◆ Tasks and exercises:
A) Answer from the article on CSS link underlines:
(i) What did the author often use in place of the removed underline?
(ii) What does text-decoration-thickness control?
(iii) What does the value initial mean for text-underline-offset?
B) Reproduce the stretch of the article on CSS link underlines from "CSS text-underline-offset property" through "most CSS properties.".

◆ Document text:

____________________

Styling the link underlines was always quite a mission. I would often remove the underline and use a border to achieve the effect.
Why? It was hard to offset the underline position.
But luckily, browsers and CSS keeps improving to make things like this more accessible.
Today we will be looking into two pretty cool CSS property that addresses the underline effect;
- text-underline-offset: How far the underline from the text is
- text-decoration-thickness: How thick the underlined link is
The result of today you can see by having a play with this Codepen. (Move the sliders to adjust the elements)
CSS text-underline-offset property
The text-underline-offset property can be used to define how far the line is from the initial text.
You can use a variety of values, as you might find in most CSS properties.
-
auto
: The browser will determine it for us. -
{length}{unit}
: The CSS units as 1px, 1em, 1rem, 1%. -
initial
: What it was before (auto). -
inherit
: Whatever the parent element has -
unset
: Remove any set offset.
To use it we can simple use the following syntax:
a {
text-underline-offset: 0.5em;
}
You can have a play around with the demo on the following Codepen.

____________________

◆ Information shown:
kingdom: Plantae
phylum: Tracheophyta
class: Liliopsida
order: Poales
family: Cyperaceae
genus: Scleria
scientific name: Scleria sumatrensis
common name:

____________________

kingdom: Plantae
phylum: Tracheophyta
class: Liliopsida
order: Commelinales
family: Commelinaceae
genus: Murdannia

____________________

◆ Set of answers:
A)
(i) A border.
(ii) How thick the underlined link is.
(iii) What it was before (auto).

B)
CSS text-underline-offset property
The text-underline-offset property can be used to define how far the line is from the initial text.
You can use a variety of values, as you might find in most CSS properties.